Sorry, I was getting sidetracked again.
Right. Passive voice for possessions.
Here's an example of what I mean by that:
だれか に じてんしゃ を ぬすまれて こまっています。
I’m having a hard time because someone stole my bike.
Literally: “someone + に + bicycle + を + was stolen (and) + am being troubled.”
Semi-literal: "I had my bicycle stolen by someone, and now I'm having a hard time."
The subject, which just so happens to be unspoken in all of our examples in this lesson, will usually be "I" (=the speaker) or someone that is psychologically close to the speaker. We saw an example of this in the last lesson.
The person performing the action is marked by に.
In contrast to the last lesson on the passive form, in this lesson we have an item receiving the action. This "item" might be the speaker's body part, possessions, or even a situation that gets affected the action of someone or something.
In the sentence above, the "item" is the bicycle that was stolen.
Do we really need an entirely new lesson just to talk about what "was done" to things that the speaker owns or is affected by?

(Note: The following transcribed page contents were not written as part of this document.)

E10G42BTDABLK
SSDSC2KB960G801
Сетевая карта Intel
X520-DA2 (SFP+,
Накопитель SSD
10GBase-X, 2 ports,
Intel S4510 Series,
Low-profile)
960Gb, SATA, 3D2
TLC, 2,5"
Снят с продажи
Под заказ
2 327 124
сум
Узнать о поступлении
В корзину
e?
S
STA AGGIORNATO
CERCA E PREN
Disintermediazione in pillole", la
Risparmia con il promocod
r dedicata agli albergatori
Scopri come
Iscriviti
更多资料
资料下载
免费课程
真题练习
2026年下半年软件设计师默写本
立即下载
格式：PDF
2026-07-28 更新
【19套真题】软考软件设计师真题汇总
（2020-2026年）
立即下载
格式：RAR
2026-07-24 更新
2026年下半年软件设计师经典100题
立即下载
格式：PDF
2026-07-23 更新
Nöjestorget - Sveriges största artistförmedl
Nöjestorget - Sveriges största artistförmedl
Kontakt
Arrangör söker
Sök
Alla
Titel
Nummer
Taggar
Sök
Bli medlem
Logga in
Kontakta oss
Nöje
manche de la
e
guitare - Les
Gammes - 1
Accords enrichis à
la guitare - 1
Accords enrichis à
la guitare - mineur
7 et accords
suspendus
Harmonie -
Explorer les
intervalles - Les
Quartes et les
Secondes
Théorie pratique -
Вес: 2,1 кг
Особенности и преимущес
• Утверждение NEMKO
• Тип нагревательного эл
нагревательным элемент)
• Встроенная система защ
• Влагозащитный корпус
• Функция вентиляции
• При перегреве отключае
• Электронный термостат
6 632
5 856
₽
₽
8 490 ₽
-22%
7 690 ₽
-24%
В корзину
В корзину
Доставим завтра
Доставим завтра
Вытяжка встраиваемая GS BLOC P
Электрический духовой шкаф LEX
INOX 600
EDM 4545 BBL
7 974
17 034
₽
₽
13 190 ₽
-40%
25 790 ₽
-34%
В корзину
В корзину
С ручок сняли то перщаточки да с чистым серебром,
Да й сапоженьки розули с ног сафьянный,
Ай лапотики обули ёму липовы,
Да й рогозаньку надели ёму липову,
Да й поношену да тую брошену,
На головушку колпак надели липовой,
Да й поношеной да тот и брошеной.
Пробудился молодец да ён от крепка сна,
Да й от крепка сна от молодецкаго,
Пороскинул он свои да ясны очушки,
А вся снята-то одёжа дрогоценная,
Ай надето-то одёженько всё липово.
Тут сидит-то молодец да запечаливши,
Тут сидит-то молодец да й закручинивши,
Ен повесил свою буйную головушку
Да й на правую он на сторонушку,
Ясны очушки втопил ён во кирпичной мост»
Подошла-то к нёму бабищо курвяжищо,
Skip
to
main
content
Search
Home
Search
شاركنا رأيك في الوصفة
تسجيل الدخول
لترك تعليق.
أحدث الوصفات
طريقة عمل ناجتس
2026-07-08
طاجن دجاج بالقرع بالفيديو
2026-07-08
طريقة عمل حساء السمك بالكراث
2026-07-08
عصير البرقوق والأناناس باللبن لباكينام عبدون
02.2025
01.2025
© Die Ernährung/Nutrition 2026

Maybe not. But at the very least, all of the example sentences below should help you to start getting a feel for verbs being conjugated into the passive form...
のらねこ に うで を ひっかかれました。 いたかった です。
I got scratched on the arm by a stray cat. It hurt.
Literally: “stray cat + に + arm + を + was scratched. + was painful + です.”
Semi-literal: "I got my arm scratched by a stray cat. It hurt."
びよういん に いく と いつも かみ を ほめられます。
I always get complimented on my hair when I go to the hair salon.
Literally: “beauty salon + に + go + と + always + hair + を + is praised / is admired.”
Semi-literal: "When I go to the hair salon, I always get my hair complimented."
れいぞうこ に いれて おいた プリン を おかあさん に たべられて しまいました。 たのしみ に していた のに。
My mom ate the pudding that I’d been saving in the fridge. I’d been looking forward to eating that.
Literally: “refrigerator + に + inserted (and) + (did ahead of time/as preparation) + を + mother + に + was (regretfully) eaten. + looking forward + に + was doing + although (=のに).”
Semi-literal: "I had my pudding that I'd been saving in the fridge eaten by my mom. I'd been looking forward to eating that."
あに と の きょうだいげんか を きんじょ の ひと に みられて しまい、 とても はずかしかった。
One of my neighbors saw me and my brother fighting. I was really embarrassed.
Literally: “older brother + と + の + sibling quarrel + を + neighborhood + の + person + に + was (unfortunately) seen (and), + very + was embarrassed.”
Semi-literal: "I had the fight between me and my brother seen my one of my neighbors. I was really embarrassed."
That's it for this one!
Reading our last two lessons, you may have noticed that the passive tense is commonly used when talking about an undesired or unfortunate thing that happened to the speaker. We'll be exploring this topic more in an upcoming ～られる lesson.